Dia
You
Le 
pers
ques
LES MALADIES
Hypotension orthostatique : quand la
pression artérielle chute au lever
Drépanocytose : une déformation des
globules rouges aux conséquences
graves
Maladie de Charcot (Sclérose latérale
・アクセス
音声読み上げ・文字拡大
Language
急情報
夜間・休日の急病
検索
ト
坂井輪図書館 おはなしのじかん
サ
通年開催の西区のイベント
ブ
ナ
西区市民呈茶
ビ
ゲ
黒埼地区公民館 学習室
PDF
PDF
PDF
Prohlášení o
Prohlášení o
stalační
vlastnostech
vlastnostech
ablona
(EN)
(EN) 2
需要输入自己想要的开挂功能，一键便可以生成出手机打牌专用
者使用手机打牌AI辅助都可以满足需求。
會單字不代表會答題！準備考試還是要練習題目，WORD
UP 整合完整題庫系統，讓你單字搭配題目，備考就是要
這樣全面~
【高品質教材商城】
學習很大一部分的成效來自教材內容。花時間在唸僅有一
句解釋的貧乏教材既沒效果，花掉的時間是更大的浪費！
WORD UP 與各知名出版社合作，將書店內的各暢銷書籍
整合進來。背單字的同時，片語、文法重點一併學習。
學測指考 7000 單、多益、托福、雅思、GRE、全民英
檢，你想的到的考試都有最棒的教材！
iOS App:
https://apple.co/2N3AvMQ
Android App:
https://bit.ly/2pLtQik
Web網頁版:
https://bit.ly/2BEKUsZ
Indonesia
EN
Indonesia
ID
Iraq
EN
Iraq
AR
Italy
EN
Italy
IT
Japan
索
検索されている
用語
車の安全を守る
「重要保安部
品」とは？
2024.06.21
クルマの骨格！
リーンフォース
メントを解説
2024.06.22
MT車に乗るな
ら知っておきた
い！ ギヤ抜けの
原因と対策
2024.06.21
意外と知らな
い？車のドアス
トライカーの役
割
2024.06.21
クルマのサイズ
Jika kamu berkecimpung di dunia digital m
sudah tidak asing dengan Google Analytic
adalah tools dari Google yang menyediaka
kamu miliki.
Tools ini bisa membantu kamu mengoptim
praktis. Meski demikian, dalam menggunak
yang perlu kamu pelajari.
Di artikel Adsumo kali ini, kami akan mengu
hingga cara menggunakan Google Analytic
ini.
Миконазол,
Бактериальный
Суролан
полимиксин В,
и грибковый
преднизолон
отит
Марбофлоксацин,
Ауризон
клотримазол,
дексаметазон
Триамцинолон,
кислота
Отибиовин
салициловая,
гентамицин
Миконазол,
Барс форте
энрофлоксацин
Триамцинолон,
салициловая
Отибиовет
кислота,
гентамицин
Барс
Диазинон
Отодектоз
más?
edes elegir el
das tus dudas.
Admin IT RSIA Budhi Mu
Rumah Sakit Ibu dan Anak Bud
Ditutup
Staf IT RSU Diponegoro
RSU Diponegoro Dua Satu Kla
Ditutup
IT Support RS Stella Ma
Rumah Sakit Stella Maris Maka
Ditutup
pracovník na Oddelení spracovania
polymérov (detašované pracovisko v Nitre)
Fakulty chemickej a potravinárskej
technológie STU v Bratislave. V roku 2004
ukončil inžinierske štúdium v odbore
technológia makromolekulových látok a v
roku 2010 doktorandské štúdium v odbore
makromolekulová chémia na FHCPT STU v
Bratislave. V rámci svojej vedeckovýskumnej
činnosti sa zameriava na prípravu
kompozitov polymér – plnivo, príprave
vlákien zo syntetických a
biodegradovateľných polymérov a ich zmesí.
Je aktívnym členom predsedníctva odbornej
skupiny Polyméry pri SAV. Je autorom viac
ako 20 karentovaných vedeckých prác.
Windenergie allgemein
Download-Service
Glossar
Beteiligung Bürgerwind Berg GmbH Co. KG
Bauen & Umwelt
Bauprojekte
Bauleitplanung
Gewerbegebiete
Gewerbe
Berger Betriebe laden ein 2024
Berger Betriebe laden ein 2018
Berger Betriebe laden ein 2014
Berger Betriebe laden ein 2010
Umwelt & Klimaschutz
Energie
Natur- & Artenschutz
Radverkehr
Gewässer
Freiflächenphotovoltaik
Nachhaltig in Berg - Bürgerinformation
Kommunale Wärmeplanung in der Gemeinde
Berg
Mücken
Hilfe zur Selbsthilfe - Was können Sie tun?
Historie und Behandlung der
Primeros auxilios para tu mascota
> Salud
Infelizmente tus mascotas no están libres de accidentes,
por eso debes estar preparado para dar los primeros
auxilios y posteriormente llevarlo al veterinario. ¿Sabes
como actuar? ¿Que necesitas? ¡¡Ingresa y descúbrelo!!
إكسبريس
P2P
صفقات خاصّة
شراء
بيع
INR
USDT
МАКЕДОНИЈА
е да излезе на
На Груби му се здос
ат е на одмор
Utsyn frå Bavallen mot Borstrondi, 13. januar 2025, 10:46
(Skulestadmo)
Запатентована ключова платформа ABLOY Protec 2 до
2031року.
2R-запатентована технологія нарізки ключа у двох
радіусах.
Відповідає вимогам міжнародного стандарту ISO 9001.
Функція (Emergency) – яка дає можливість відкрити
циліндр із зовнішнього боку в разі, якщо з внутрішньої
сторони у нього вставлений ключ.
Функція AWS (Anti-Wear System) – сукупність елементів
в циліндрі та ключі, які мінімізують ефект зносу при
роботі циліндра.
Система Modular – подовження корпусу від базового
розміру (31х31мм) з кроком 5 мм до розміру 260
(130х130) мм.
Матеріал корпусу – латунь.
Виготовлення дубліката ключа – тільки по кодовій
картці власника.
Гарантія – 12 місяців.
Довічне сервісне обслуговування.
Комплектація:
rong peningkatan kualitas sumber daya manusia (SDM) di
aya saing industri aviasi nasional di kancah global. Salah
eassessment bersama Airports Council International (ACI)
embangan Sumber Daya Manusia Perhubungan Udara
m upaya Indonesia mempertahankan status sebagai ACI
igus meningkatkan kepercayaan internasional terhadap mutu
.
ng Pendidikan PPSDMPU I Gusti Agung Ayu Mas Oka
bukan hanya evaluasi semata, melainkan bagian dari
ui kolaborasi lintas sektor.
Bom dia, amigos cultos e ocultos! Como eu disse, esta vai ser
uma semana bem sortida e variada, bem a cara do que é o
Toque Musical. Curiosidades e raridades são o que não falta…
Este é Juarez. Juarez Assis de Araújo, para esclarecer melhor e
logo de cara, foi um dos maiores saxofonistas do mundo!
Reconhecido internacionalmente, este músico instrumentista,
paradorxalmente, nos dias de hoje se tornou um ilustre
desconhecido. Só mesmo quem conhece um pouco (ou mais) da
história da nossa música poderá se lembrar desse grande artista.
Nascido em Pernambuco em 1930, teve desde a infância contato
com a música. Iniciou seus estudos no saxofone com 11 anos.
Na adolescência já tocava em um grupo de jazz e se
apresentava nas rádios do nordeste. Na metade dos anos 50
******************************
**EXERCISE DETAILS**
How many lines in the items above contain the string "Функція", matching case exactly? Reply with the number only.

**EXERCISE RESPONSE**
2